When the day finally comes and Helix no longer requires Classic, we believe it will be a moment just like any other moment in Helix history when a new "feature" of Helix made its debut. You take for granted that it will just work. That is our goal and although the road is long, we have that goal fixed clearly in our sights.

Do it now, for the sake of RADE…

In the past four years, we've rewarded those who have helped us reach our goals in various "little" ways: free "next version" upgrades during the 5.x cycle, tiered upgrade pricing, to name a few. We have plans to continue rewarding those who help us get to the end of this race. We don't generally reveal too many specifics because, as you should realize by now, we make a lot of this up as we go along and, seriously, we don't believe in raising expectations unnecessarily. But we are making significant progress and Helix Engine is nearing the moment when we send it out to our beta testers for a wider test before turning it loose on the world.

Now if you're shaking your head and wondering whether to believe any of this or not, consider: in December, 2002 we promised it was going to be a rough ride, and we have certainly fulfilled that promise! This is taking longer than we expected too, but we have been doing work that should have been done years ago. We've made great progress, and we know we can finish the job. As always, we just need your help to get us there.

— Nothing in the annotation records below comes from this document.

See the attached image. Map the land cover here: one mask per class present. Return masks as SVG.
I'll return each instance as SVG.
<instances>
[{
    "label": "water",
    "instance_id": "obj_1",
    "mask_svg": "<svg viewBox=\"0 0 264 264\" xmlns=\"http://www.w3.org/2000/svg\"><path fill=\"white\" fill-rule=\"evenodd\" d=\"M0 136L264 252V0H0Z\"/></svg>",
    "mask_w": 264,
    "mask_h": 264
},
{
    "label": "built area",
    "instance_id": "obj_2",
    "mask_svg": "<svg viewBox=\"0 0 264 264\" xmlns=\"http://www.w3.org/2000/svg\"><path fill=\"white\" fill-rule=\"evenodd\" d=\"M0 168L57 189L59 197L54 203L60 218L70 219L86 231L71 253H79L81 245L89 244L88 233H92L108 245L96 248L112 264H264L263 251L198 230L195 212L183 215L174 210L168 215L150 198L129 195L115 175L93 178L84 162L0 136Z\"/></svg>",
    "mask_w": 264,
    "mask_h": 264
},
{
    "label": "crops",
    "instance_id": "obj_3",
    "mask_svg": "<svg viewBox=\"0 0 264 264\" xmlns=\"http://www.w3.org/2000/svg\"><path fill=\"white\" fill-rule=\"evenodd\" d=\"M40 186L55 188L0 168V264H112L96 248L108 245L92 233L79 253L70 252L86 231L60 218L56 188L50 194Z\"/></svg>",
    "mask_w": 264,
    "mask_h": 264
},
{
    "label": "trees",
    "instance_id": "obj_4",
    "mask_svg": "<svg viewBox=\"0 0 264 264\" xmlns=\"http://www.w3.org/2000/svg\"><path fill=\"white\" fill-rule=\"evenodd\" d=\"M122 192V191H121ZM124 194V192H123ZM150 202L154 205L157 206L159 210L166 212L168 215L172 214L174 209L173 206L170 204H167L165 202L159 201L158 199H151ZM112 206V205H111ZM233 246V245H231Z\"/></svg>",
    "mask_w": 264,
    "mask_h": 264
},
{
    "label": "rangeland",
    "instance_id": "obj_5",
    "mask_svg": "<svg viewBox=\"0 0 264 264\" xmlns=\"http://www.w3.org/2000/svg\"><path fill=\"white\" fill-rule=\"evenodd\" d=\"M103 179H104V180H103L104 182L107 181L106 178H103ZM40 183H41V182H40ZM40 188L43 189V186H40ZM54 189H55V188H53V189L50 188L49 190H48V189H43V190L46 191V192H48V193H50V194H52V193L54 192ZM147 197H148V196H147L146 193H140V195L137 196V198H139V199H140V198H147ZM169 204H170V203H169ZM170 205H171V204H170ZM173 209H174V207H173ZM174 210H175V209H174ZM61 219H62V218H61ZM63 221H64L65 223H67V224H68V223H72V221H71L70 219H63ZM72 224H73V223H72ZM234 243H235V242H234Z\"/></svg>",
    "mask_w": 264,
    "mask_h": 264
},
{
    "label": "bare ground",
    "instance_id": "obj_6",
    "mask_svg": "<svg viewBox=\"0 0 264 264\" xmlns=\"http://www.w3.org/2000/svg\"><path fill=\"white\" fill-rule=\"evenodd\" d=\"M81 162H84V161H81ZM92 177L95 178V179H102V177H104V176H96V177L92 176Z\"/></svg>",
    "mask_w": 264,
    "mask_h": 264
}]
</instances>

By now, you already know it. If you're thinking of upgrading, don't think it's simply a matter of charity for QSA ToolWorks. Buying your upgrade to RADE is a necessity if you're ever going to use it. Buying it now speeds its developement and brings the day when we finally can kiss Classic Mode goodbye forever that much closer to today.

So don't forget our standing offer: when we start shipping Helix Engine macOS, every customer who owns a Helix RADE 6.0 license will get a free copy of Helix Engine macOS. When that happens, Helix RADE customers will be able to use their collections in a macOS native Helix. Only Design Mode work will require a trip to Classic Mode. There will be no hidden costs or surprises — if you help us get there by upgrading now.